The U.S. Treasury Department is conducting a series of emergency meetings to determine whether it should ensure all depositors at SVB will be made whole after the bank’s sudden collapse, reports the Washington Post.
The outlet cites people with knowledge of the matter who are speaking on internal deliberations at the Treasury Department, Federal Reserve and FDIC.
“Federal authorities are seriously considering safeguarding all uninsured deposits at Silicon Valley Bank, weighing an extraordinary intervention to prevent what they fear would be a panic in the U.S. financial system.”
An abrupt, widespread realization that American bank accounts, including corporate accounts, are only insured up to $250,000 by the FDIC has coincided with a sharp reversal in the price of BTC.
Bitcoin has soared from a 24-hour low of $20,334 to a high of $22,111 – a 8.7% increase.
The pseudonymous creator of Bitcoin, who went by the name Satoshi Nakamoto, explicitly created the original cryptocurrency as a response and alternative to the modern banking system.
Bitcoin was born out of the 2008 financial crisis, which was the last time American banks and financial institutions crumbled at the expense of everyday citizens.
In creating the world’s first cryptocurrency, Nakamoto aimed to create a monetary system with an inherently scarce supply backed by a transparent and verifiable means of processing and validating transactions without the need for a bank or middleman.
Bitcoin’s inventor explicitly described his, her or their creation as an antidote to the modern financial system.
“The root problem with conventional currency is all the trust that’s required to make it work. The central bank must be trusted not to debase the currency, but the history of fiat currencies is full of breaches of that trust. Banks must be trusted to hold our money and transfer it electronically, but they lend it out in waves of credit bubbles with barely a fraction in reserve. We have to trust them with our privacy, trust them not to let identity thieves drain our accounts. Their massive overhead costs make micropayments impossible…
With e-currency based on cryptographic proof, without the need to trust a third party middleman, money can be secure and transactions effortless.”
The crypto industry is battling its own problems with the banking system after the collapse of the crypto-friendly bank Silvergate.
That bank cited regulatory pressures and “recent industry developments” as the reason it decided to close its doors.
Silvergate’s shutdown sparked last week’s downturn in the crypto markets, and the fall of Silicon Valley Bank had direct consequences on the industry as well.
Circle, the company behind the stablecoin USDC, revealed it has $3 billion of its $40 billion in reserves at Silicon Valley Bank.
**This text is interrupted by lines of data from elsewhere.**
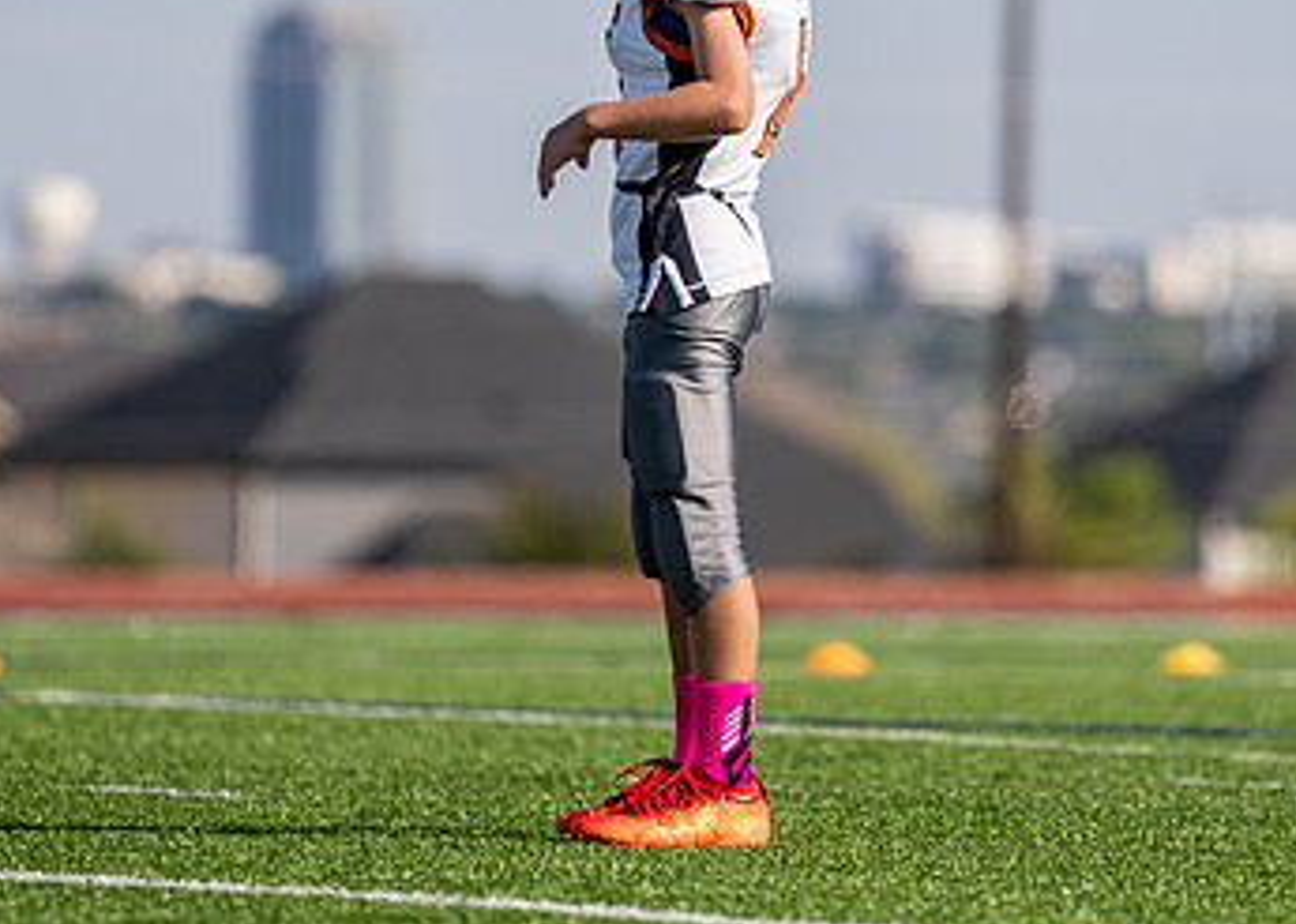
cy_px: 240
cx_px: 723
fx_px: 14530
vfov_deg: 3.6
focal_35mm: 395
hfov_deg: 5.1
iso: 100
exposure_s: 1/2500
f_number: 2.8
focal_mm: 200
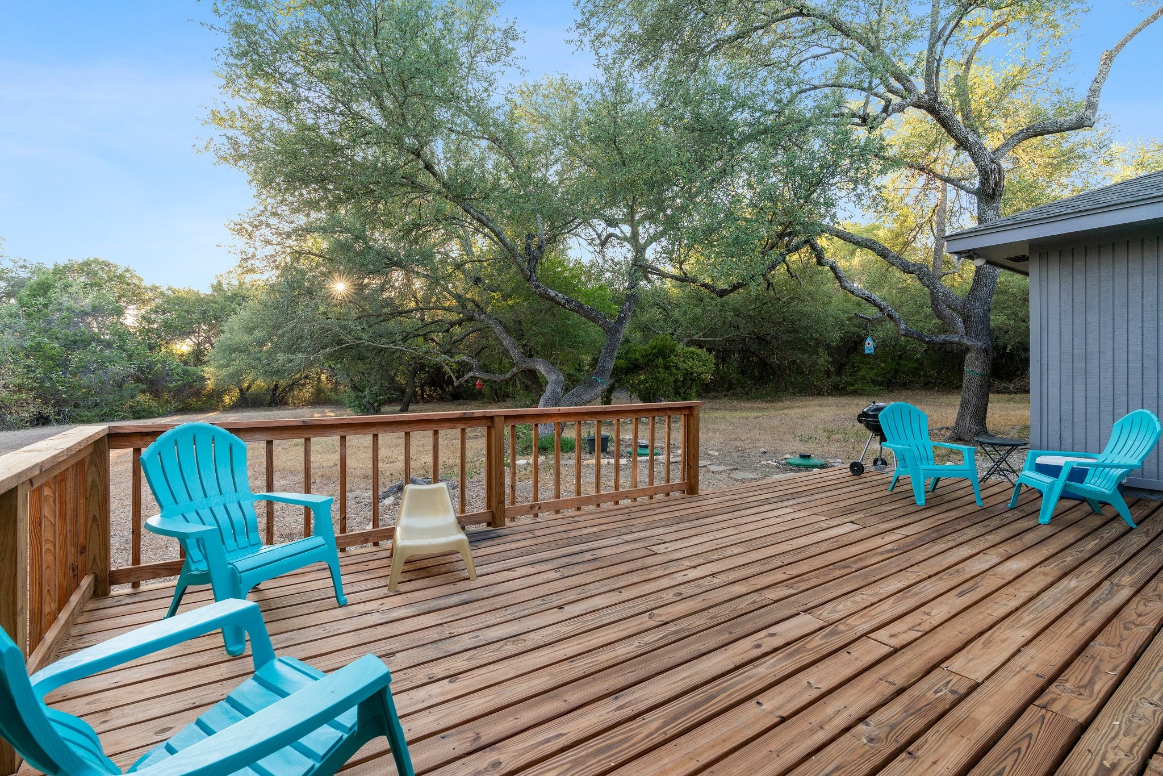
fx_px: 517
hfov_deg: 96.7
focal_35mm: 16
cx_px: 582
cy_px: 388
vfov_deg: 73.8
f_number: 8
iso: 400
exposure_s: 1/40
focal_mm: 16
The disclosure led to a crash in the price of USDC, which dropped to as low as $0.84 and is now trading at $0.95 at time of publishing. The firm says it will use its own resources and internal capital to cover the shortfalls.
The CEO of the world’s largest crypto exchange by volume, Changpeng Zhao, warns any stablecoin tied to the U.S. banking system could face similar problems in the future.
Banks are a risk to fiat-backed stable coins.
— CZ ? Binance (@cz_binance) March 12, 2023
Bitcoin is trading at $21,884 at time of publishing, up 7.6% in the last 24 hours.